**SOAL LATIHAN A:**
Sajikan sebagai daftar JSON berisi string bagian catatan yang dimulai dari baris yang memuat "pose: elev=218.4 azim=16.9" sampai akhir catatan, termasuk kedua ujungnya, dengan satu string untuk setiap baris dan tanpa baris kosong. Jangan sertakan gambar dalam jawaban.

**POTONGAN TEKS:**
------------------------------

JAKARTA, Suara Muhammadiyah - Ketua Umum Pimpinan Pusat Muhammadiyah Haedar Nashir menilai tema yang dipakai dalam Konferensi Mufasir Muhammadiyah jilid ke-II kali ini cukup strategis, yakni tentang bagaimana mewujudkan Tafsir At-Tanwir Muhammadiyah sebagai landasan pemikiran tajdid yang responsif dan dinamis untuk memajukan Indonesia dan mencerahkan semesta.
“Saya menyampaikan selamat atas Konferensi Mufasir Muhammadiyah yang kedua ini, dan mohon maaf belum bisa hadir secara langsung di Uhamka,” ujar Haedar.
Menurutnya, konferensi ini sangat penting dan strategis untuk memobilisasi para mufasir Muhammadiyah dalam rangka memperkaya khazanah Muhammadiyah di bidang penafsiran ayat suci Al-Qur’an. Dengan bekal berbagai keahlian di bidang-bidang tertentu dan melalui disiplin ilmunya masing-masing, Haedar berharap para mufasir Muhammadiyah dapat terus mengembangkan tafsir At-Tanwir.
Hal ini menurut Haedar menjadi salah satu program strategis Muhammadiyah, khususnya bagi Majelis Tarjih dan Tabligh Muhammadiyah.
Haedar menambahkan, tafsir At-Tanwir yang telah diterbitkan sebanyak dua jilid itu diharapkan dapat terus bertambah, hingga sampai menyelesaikan 30 juz Al-Qur’an.
Kehadiran para mufasir dinilainya dapat mengoptimalkan peran Tarjih dan Tajdid Muhammadiyah dalam menghasilkan karya penafsiran yang berkualitas, sebagai produk kolektif yang dapat dipertanggungjawabkan, baik secara keilmuan maupun hukum syari.

------------------------------

**SOAL LATIHAN B:**
Menurut teks tentang Konferensi Mufasir Muhammadiyah, berapa jilid tafsir At-Tanwir yang telah diterbitkan?

Cuplikan dataset:

------------------------------

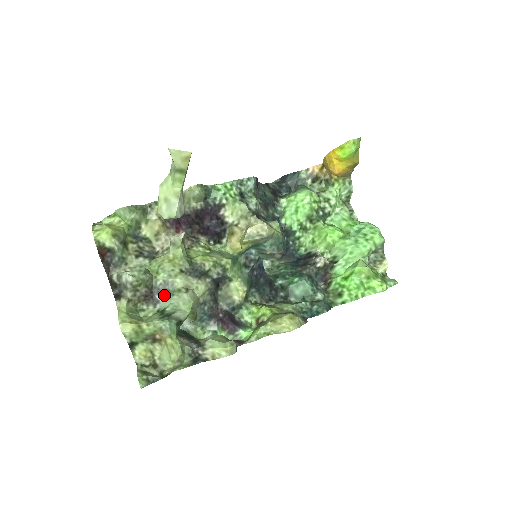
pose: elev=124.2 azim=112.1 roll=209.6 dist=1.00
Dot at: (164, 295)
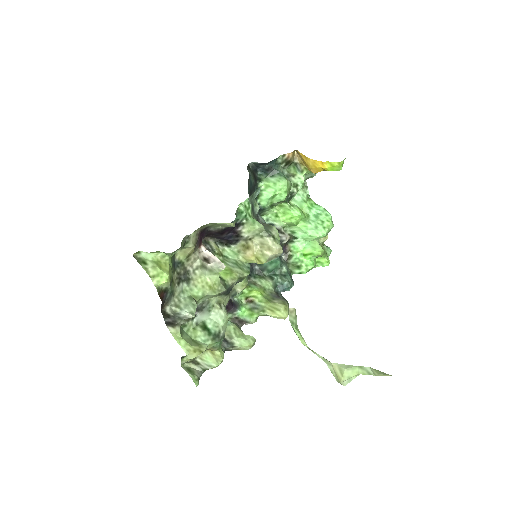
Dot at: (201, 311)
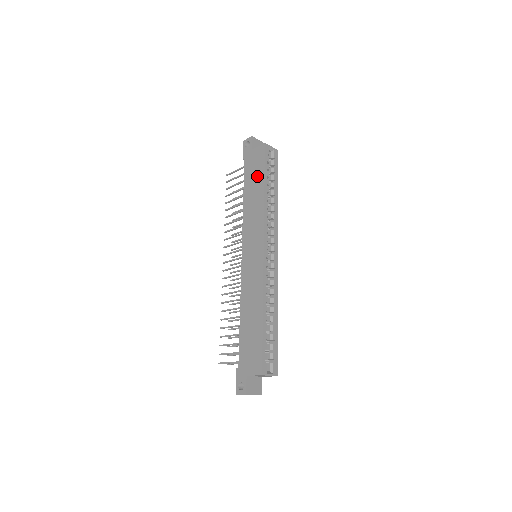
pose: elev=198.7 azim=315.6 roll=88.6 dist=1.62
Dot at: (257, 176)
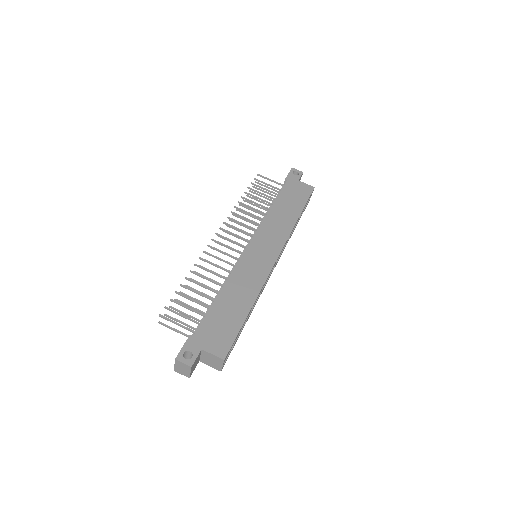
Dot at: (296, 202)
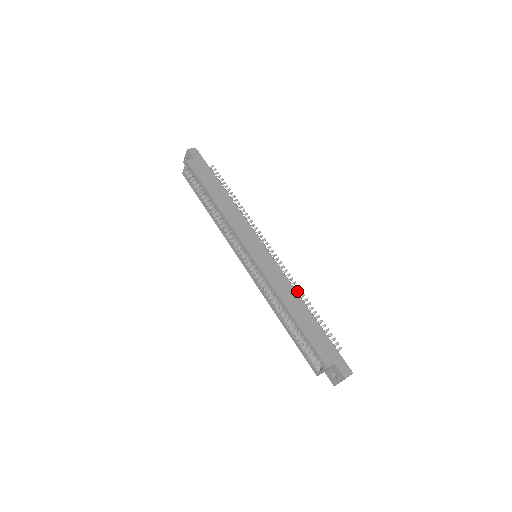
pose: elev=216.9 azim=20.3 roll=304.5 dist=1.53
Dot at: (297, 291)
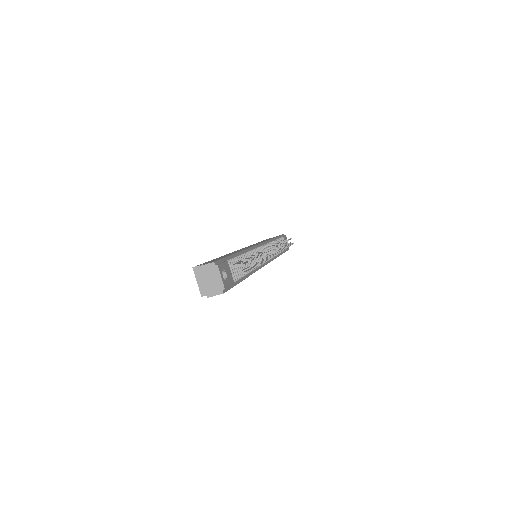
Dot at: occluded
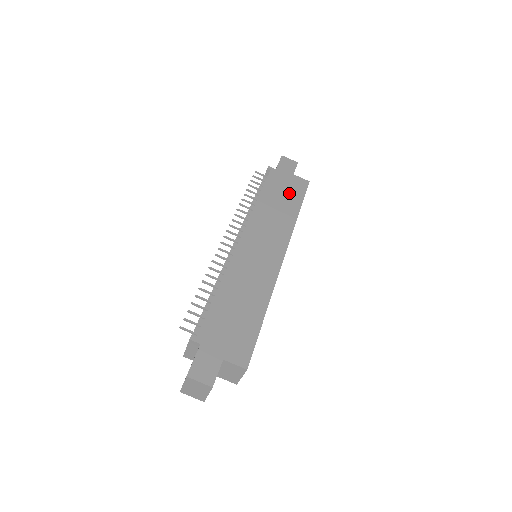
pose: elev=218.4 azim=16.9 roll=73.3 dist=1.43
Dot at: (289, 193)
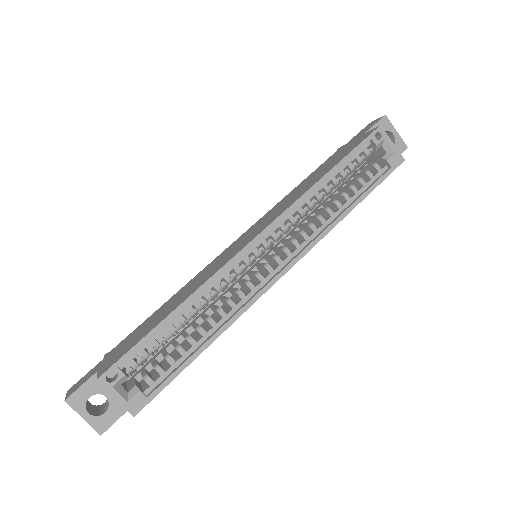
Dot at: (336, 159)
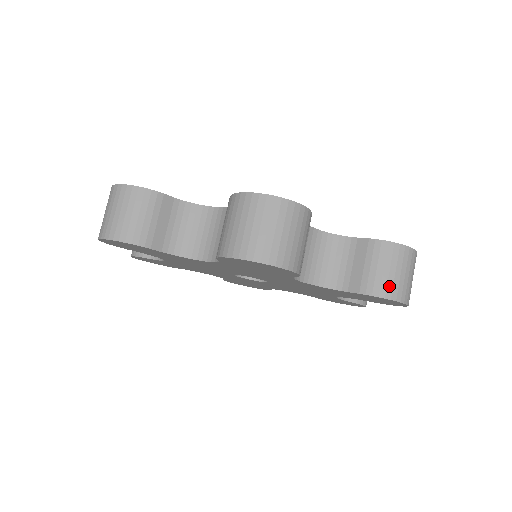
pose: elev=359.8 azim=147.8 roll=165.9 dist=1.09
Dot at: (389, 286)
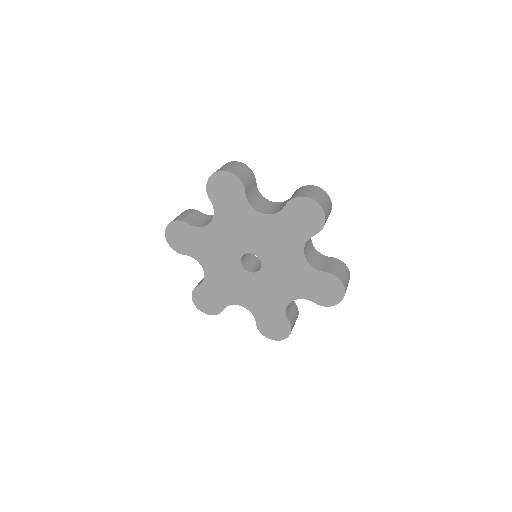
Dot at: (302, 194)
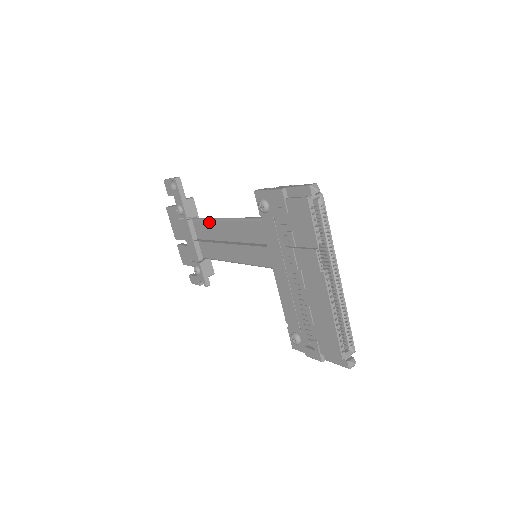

------------------------------

**JAWABAN TERTULIS A:**
[
  "pose: elev=218.4 azim=16.9 roll=73.3 dist=1.43",
  "Dot at: (289, 193)",
  "Dot at: (336, 159)",
  "pose: elev=359.8 azim=147.8 roll=165.9 dist=1.09",
  "Dot at: (389, 286)",
  "Dot at: (302, 194)"
]

**JAWABAN TERTULIS B:**
Dua jilid.